---------- FRAGMENTO DEL TEXTO

En el tiempo pascual, un largo preludio a Pentecostés, me gusta meditar una homilía de monseñor Ángelo Roncalli, delegado apostólico en Grecia y Turquía entre 1935 y 1944, y que tuvo en Estambul el centro de su infatigable actividad, en la que dio muestras, al igual que en su destino anterior en Bulgaria, de la mansedumbre de David y de la sabiduría de Salomón. Se cumplen setenta y cinco años de aquel 28 de mayo de 1944, fiesta de Pentecostés, de la homilía en la catedral católica de Estambul, marcada por la del futuro Juan XXIII, el hombre del encuentro, en palabras del historiador Andrea Riccardi.
Esta recomendable homilía no es para presentar una efeméride histórica, una mirada a un tiempo, el de finales de la II Guerra Mundial y el de la Turquía oficialmente laica de Mustafá Kemal que hoy parecen muy lejanos. Antes bien, es un texto para tiempos complejos como los actuales y los que se avecinan, pues, como suele recordar el papa Francisco, no vivimos una época de cambios sino un cambio de época.

--------------------
---------- DATOS PROPORCIONADOS

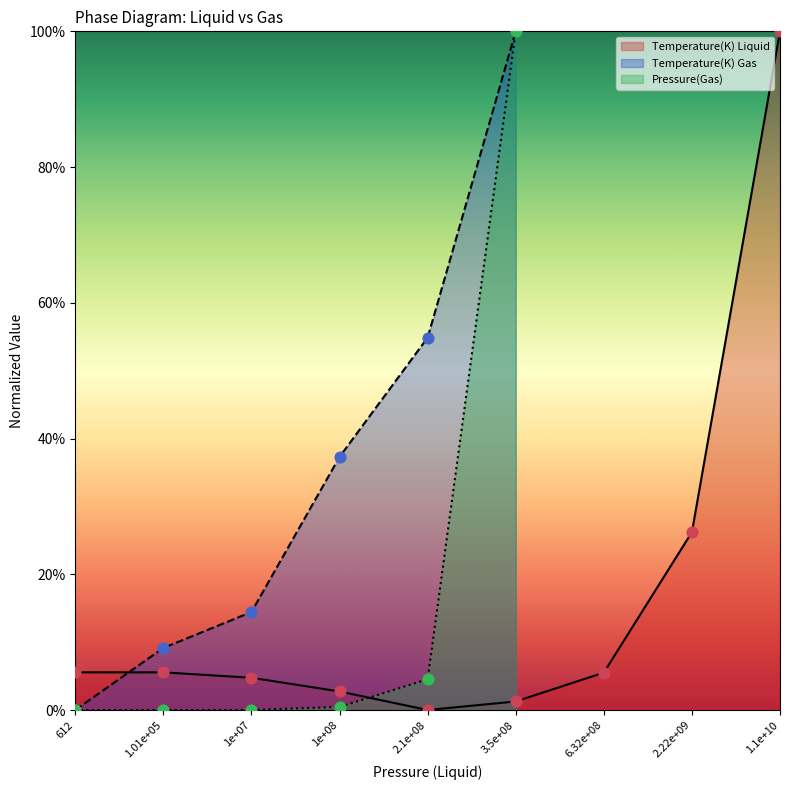

The value of Temperature(K) Liquid at 2.1e+08 is 54.2. True or false?

False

--------------------

EJERCICIOS ▸
1. Enumera todos los países que se nombran en el texto sobre la homilía de Roncalli.
2. En el texto sobre la homilía de Roncalli, cambia "Estambul" por "Constantinopla" y vuelve a escribir el tramo que comienza con las palabras "En el tiempo" y acaba con "historiador Andrea Riccardi.".
3. Resume en forma de lista los datos principales del párrafo del texto sobre la homilía de Roncalli que empieza con "Esta recomendable homilía".
Para responder, básate solo en el texto y no en el material.

RESPUESTAS ESPERADAS ▸
1. Grecia, Turquía y Bulgaria.

2.
En el tiempo pascual, un largo preludio a Pentecostés, me gusta meditar una homilía de monseñor Ángelo Roncalli, delegado apostólico en Grecia y Turquía entre 1935 y 1944, y que tuvo en Constantinopla el centro de su infatigable actividad, en la que dio muestras, al igual que en su destino anterior en Bulgaria, de la mansedumbre de David y de la sabiduría de Salomón. Se cumplen setenta y cinco años de aquel 28 de mayo de 1944, fiesta de Pentecostés, de la homilía en la catedral católica de Constantinopla, marcada por la del futuro Juan XXIII, el hombre del encuentro, en palabras del historiador Andrea Riccardi.

3.
- La homilía no se presenta como una efeméride histórica.
- Tampoco es solo una mirada a finales de la II Guerra Mundial ni a la Turquía oficialmente laica de Mustafá Kemal, tiempos que hoy parecen muy lejanos.
- Es un texto para tiempos complejos como los actuales y los que se avecinan.
- Según suele recordar el papa Francisco, no vivimos una época de cambios, sino un cambio de época.